Begin RECORDS FOR PROCESSING

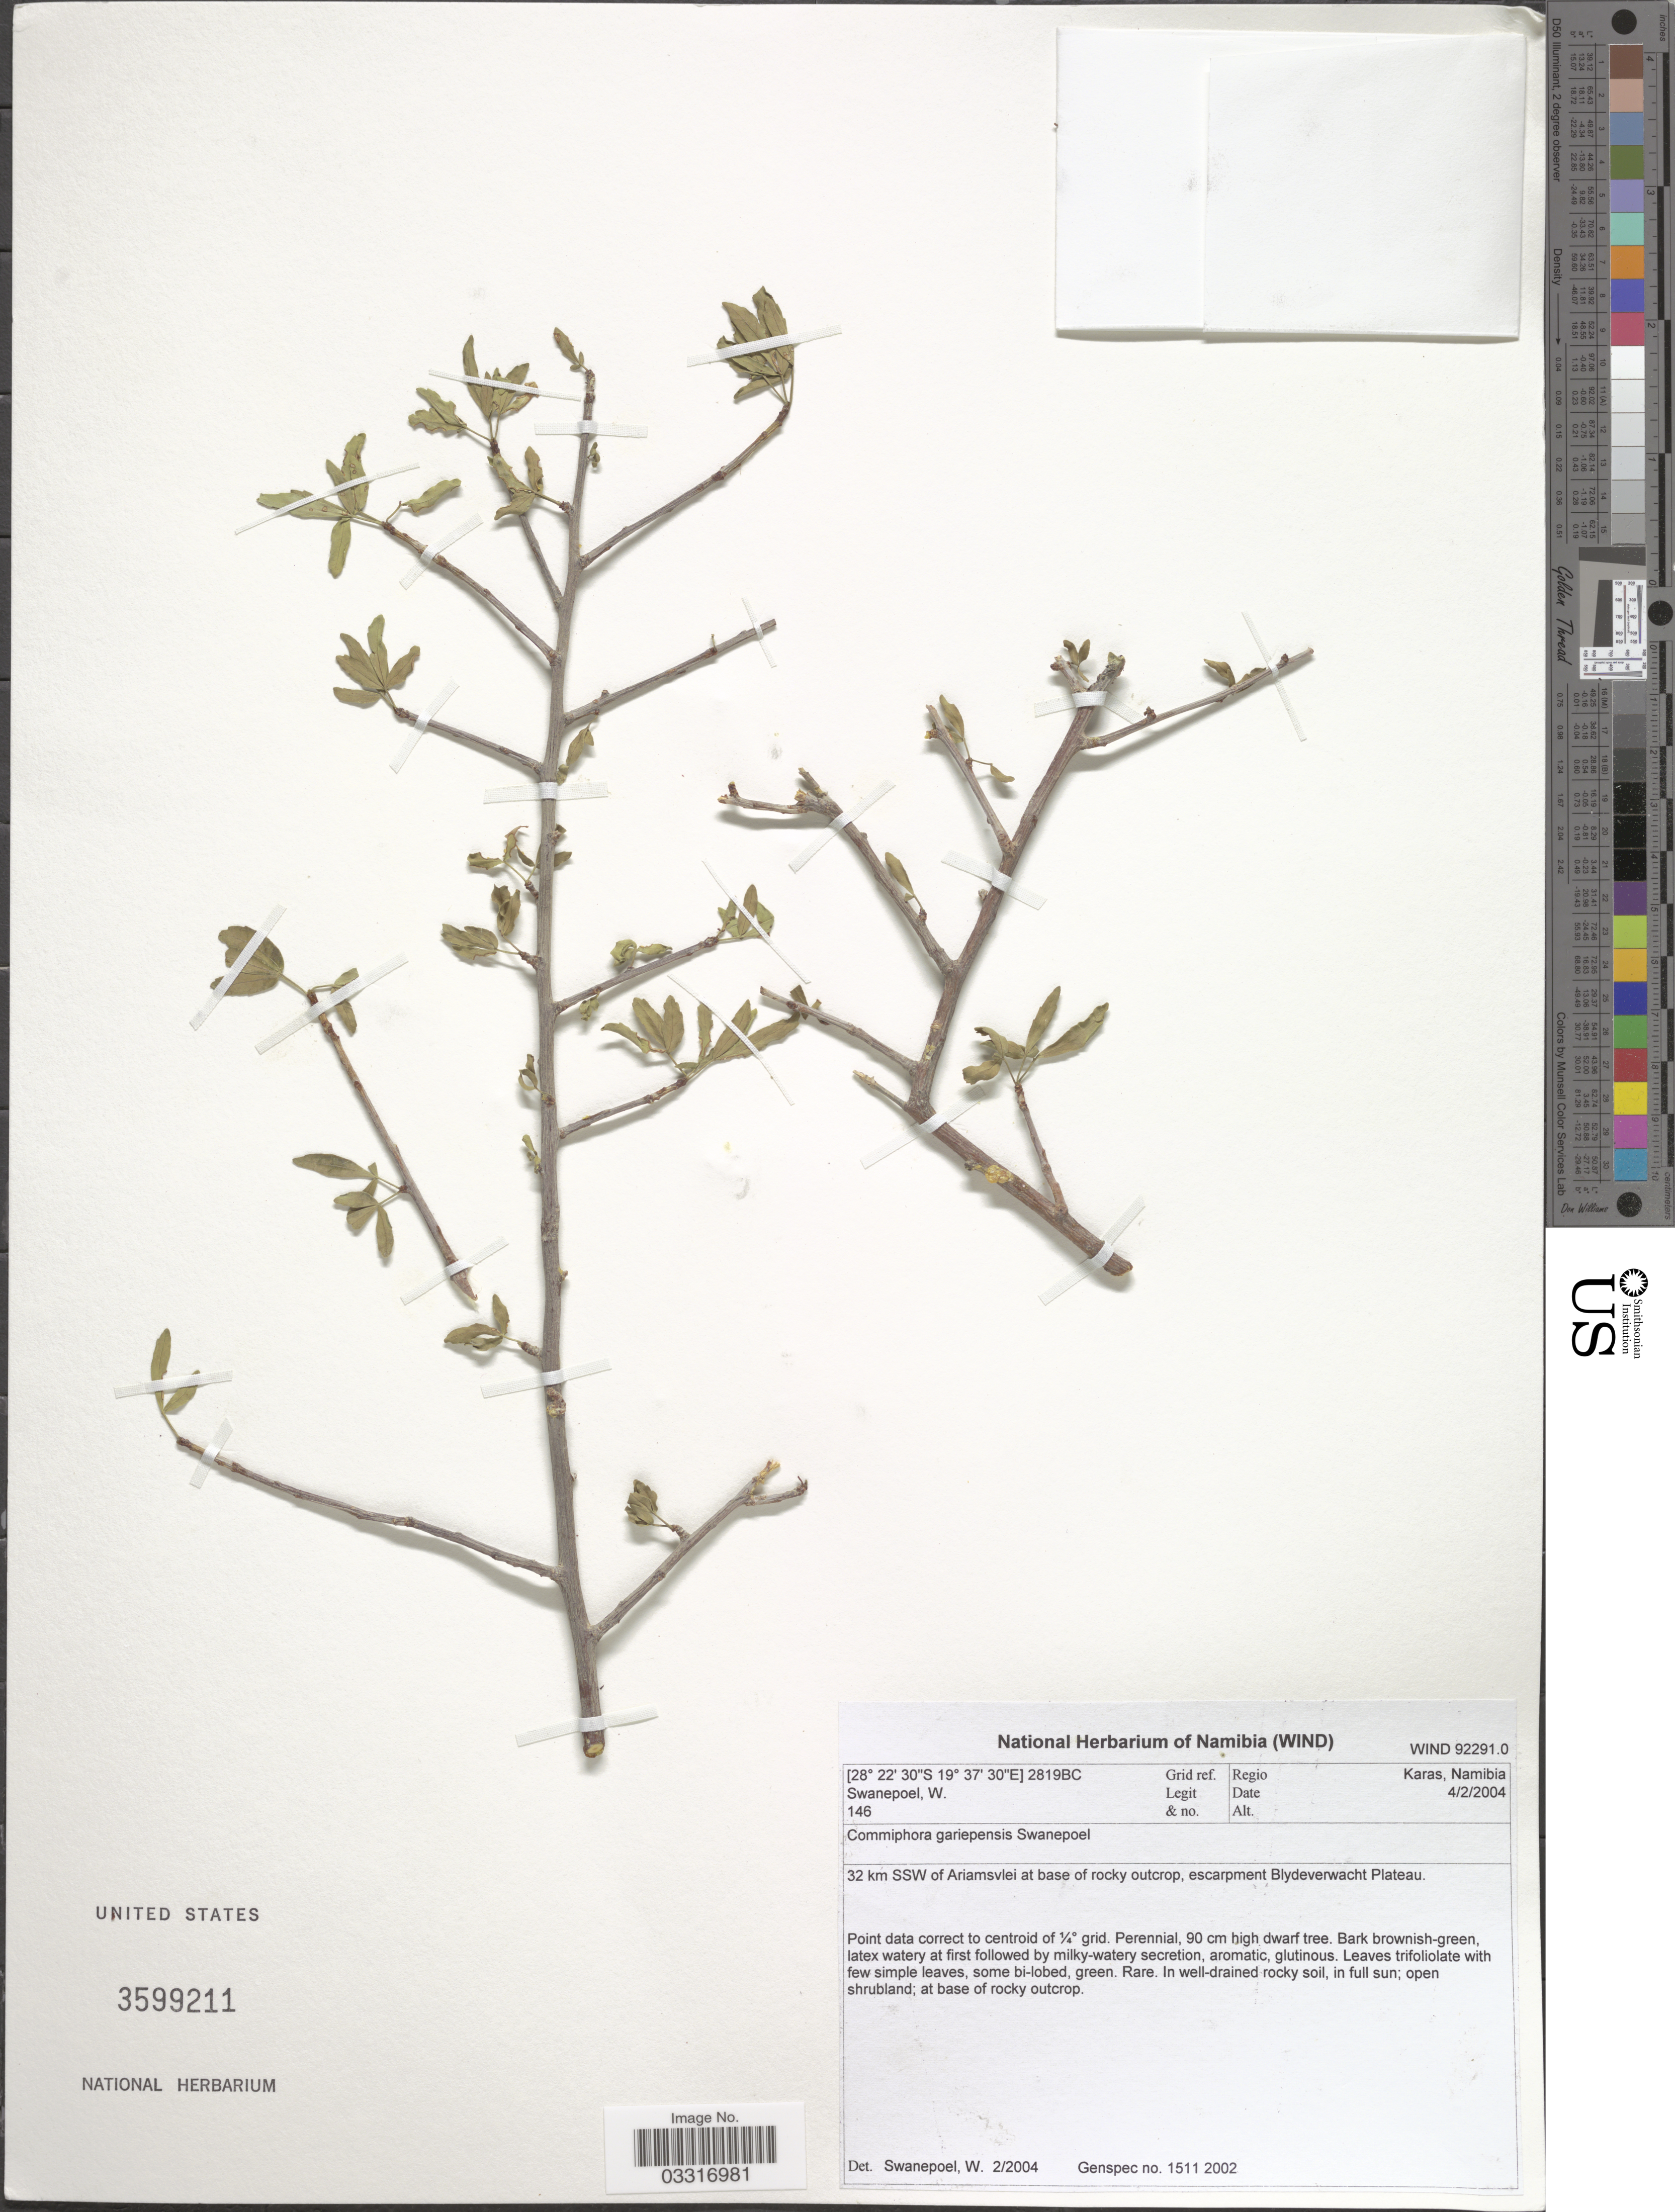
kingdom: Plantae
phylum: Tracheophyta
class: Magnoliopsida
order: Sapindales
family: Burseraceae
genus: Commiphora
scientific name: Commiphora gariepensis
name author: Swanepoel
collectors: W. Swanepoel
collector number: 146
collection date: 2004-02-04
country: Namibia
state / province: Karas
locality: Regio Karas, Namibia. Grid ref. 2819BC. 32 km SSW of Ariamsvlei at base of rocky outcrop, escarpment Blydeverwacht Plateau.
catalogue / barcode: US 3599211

End RECORDS FOR PROCESSING

TASK OBJECTIVE: Copy out the records word for word, from the line containing "collectors: W. Swanepoel" through the end of the records.

REPLY TO THE EXERCISE:
collectors: W. Swanepoel
collector number: 146
collection date: 2004-02-04
country: Namibia
state / province: Karas
locality: Regio Karas, Namibia. Grid ref. 2819BC. 32 km SSW of Ariamsvlei at base of rocky outcrop, escarpment Blydeverwacht Plateau.
catalogue / barcode: US 3599211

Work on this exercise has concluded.